Il delitto di Sharon Verzeni, avvenuto la notte tra il 29 e il 30 luglio 2024 a Terno d’Isola, ha scosso l’opinione pubblica. L’uomo, all’epoca 33enne, fu identificato grazie a un mese di indagini condotte dai carabinieri del nucleo investigativo di Bergamo, coordinati dal pm Emanuele Marchisio. Le telecamere avevano ripreso l’ombra in bicicletta che si allontanava dopo l’aggressione. Sangare, però, aveva confessato di aver agito per “la noia e il desiderio di adrenalina”, una motivazione che i giudici avevano considerato determinante per la condanna all’ergastolo.

Le confessioni dell’imputato sono state ritrattate durante il processo.

La ricostruzione alternativa avanzata dalla difesa suggerisce che il delitto sarebbe avvenuto in due fasi, con due armi e forse da due persone diverse. La telefonata disperata della vittima al 118, fatta tra la prima coltellata e i colpi letali alla schiena, potrebbe indicare una dinamica diversa da quella accertata. La difesa cerca di dimostrare che le prove raccolte durante le indagini non sono sufficienti a sostenere la condanna.

La famiglia di Sharon Verzeni ha espresso preoccupazione per l’appello. Il legale di parte civile, Luigi Scudieri, ha sottolineato che “tutte le prove dicono che Moussa Sangare è l’assassino di Sharon Verzeni, mentre qualunque altra ricostruzione dei fatti, alternativa alla sentenza, è una congettura”. Il riferimento è alle telecamere che immortalano l’uomo in bicicletta poco dopo l’omicidio e alla traccia di DNA misto di vittima e Sangare trovata sulla canna della bicicletta. La difesa dovrà dimostrare che queste prove non sono conclusive e che la sentenza non è giusta.

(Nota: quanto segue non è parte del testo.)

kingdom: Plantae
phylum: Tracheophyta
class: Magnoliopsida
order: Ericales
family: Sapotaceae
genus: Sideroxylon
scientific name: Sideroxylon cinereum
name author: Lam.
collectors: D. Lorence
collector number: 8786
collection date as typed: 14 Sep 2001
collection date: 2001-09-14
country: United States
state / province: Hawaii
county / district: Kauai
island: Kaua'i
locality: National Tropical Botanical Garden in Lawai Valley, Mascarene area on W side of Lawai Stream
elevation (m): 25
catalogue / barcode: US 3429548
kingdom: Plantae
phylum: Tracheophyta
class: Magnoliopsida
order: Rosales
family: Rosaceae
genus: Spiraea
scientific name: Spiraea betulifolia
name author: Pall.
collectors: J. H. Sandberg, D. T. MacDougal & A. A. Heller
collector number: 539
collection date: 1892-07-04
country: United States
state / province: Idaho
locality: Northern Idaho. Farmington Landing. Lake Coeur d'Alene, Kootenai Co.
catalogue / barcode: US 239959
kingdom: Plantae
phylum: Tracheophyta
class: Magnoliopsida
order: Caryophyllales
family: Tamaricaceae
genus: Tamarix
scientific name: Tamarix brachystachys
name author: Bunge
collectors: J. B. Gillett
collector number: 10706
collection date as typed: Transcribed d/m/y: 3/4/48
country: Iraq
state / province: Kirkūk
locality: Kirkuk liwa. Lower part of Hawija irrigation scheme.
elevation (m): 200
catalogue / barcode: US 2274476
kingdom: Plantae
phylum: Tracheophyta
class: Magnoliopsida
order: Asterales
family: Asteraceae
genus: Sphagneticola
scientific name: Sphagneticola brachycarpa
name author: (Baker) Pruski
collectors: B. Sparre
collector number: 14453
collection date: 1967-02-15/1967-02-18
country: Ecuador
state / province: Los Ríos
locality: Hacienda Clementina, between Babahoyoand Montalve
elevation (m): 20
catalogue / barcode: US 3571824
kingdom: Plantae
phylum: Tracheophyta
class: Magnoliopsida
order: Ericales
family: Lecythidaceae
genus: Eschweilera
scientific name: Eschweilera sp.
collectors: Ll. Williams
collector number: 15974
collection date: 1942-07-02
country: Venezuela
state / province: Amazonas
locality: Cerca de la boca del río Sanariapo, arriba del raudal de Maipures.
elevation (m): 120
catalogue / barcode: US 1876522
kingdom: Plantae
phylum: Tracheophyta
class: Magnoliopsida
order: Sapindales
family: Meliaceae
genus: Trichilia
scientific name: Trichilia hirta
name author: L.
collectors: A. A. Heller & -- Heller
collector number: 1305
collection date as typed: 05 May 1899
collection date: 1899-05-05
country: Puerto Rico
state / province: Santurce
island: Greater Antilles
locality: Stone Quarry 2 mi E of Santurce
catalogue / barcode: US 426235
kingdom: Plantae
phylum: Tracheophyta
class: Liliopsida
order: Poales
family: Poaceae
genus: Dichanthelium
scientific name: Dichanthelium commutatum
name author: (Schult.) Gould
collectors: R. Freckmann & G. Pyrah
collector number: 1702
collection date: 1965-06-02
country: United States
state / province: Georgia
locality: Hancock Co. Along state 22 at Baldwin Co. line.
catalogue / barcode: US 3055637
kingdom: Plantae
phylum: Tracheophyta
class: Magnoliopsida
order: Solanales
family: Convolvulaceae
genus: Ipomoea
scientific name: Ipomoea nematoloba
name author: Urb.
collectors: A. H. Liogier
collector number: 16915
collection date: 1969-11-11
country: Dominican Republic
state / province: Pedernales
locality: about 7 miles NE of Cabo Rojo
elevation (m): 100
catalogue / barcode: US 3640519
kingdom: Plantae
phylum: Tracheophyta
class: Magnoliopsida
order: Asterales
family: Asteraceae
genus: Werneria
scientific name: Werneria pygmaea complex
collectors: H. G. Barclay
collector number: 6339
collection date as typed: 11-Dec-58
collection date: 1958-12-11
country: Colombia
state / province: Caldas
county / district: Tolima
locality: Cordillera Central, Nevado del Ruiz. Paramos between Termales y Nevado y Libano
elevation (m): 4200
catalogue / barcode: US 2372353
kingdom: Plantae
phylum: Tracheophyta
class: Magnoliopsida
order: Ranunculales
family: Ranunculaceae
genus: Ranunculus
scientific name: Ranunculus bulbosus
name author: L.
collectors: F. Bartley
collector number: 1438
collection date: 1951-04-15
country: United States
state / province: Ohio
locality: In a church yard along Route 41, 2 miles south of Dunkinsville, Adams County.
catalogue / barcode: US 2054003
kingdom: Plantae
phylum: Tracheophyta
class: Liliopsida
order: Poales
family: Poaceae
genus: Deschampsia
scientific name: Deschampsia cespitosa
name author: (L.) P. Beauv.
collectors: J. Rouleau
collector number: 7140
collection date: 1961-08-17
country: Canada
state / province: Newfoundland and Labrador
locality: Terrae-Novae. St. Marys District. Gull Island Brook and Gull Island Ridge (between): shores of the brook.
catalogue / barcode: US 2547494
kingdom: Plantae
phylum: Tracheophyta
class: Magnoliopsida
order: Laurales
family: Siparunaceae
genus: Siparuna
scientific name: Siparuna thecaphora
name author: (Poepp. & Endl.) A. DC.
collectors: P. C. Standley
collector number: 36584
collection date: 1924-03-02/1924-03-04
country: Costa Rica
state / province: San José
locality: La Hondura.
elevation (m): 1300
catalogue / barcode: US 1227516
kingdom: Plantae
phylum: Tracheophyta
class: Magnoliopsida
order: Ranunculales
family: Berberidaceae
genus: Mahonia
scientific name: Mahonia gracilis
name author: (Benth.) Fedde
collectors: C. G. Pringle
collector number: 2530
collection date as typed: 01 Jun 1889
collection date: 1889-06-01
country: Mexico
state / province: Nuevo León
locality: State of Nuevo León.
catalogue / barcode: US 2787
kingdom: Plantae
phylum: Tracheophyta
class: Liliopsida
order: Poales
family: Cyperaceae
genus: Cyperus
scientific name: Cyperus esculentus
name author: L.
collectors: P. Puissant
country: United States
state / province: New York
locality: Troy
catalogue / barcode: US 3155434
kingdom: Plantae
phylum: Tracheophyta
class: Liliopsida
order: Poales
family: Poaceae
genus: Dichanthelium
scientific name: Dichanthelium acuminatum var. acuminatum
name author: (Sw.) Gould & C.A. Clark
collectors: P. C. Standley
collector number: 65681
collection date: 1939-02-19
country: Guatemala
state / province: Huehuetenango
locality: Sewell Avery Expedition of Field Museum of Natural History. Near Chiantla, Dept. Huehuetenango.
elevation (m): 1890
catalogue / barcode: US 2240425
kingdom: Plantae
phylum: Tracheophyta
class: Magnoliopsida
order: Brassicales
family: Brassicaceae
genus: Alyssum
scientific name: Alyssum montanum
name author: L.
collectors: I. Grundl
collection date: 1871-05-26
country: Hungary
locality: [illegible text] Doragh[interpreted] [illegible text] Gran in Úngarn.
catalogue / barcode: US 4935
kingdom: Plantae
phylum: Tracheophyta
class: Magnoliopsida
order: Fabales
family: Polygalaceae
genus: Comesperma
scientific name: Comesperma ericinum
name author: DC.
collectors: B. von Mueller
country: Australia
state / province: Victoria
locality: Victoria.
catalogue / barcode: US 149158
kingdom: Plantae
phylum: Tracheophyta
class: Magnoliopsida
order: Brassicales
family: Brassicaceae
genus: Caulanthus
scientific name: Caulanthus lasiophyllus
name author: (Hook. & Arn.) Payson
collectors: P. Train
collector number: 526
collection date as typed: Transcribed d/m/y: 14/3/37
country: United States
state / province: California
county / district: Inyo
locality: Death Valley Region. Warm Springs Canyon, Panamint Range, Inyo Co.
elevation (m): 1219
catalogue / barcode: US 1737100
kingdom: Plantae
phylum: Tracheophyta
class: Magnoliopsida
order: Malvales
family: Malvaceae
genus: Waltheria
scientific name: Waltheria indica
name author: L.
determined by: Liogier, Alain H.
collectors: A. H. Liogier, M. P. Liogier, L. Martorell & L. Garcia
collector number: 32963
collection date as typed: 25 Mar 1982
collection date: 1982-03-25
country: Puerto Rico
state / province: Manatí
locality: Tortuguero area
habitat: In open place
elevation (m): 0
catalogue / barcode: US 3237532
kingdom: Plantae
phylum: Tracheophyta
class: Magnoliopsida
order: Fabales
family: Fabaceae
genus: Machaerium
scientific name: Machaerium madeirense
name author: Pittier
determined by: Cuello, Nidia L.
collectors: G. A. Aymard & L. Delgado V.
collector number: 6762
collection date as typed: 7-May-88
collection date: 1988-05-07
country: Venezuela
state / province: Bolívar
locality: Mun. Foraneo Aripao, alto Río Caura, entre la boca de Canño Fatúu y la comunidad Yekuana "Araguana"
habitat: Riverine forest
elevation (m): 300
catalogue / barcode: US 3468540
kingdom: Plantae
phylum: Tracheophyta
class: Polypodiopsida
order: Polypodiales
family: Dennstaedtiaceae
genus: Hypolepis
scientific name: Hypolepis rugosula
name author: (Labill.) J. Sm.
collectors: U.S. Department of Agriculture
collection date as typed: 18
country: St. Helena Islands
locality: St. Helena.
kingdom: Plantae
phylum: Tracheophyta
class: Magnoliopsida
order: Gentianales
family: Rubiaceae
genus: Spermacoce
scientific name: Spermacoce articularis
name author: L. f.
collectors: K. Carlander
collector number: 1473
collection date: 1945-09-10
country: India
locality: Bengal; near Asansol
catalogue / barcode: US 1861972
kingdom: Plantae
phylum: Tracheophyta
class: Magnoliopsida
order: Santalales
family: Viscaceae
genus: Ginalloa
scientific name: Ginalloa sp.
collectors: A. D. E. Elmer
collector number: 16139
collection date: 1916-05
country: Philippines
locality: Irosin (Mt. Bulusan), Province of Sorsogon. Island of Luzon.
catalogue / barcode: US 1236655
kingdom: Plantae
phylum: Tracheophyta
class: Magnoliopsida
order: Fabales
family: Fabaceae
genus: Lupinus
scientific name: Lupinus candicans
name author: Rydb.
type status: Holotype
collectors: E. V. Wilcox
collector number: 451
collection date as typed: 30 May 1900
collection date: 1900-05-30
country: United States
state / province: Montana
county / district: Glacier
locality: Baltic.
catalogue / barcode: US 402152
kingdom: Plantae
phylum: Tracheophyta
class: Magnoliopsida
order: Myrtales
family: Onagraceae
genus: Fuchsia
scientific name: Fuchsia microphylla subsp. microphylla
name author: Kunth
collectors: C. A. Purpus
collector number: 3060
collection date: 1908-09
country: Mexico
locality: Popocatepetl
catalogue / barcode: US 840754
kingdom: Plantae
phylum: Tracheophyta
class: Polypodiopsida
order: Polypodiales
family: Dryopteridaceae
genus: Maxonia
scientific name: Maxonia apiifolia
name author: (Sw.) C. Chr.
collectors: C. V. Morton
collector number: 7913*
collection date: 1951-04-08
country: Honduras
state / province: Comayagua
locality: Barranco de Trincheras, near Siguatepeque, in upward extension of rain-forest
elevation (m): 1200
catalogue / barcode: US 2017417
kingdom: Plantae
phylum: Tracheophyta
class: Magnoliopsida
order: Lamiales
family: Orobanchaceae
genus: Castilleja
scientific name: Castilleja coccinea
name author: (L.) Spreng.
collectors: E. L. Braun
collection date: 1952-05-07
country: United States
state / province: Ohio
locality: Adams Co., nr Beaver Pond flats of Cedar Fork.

La sentenza di primo grado, che ha condannato Sangare all’ergastolo, è stata basata su un “compendio probatorio d’accusa” considerato univoco e coerente. La difesa, però, sostiene che le confessioni dell’imputato siano state influenzate e non attendibili. Il processo di appello potrebbe concludersi nel 2027, dopo un’ulteriore valutazione delle prove e delle dichiarazioni. La famiglia della vittima, intanto, attende con preoccupazione il verdetto finale, sperando che la verità sia pienamente riconosciuta.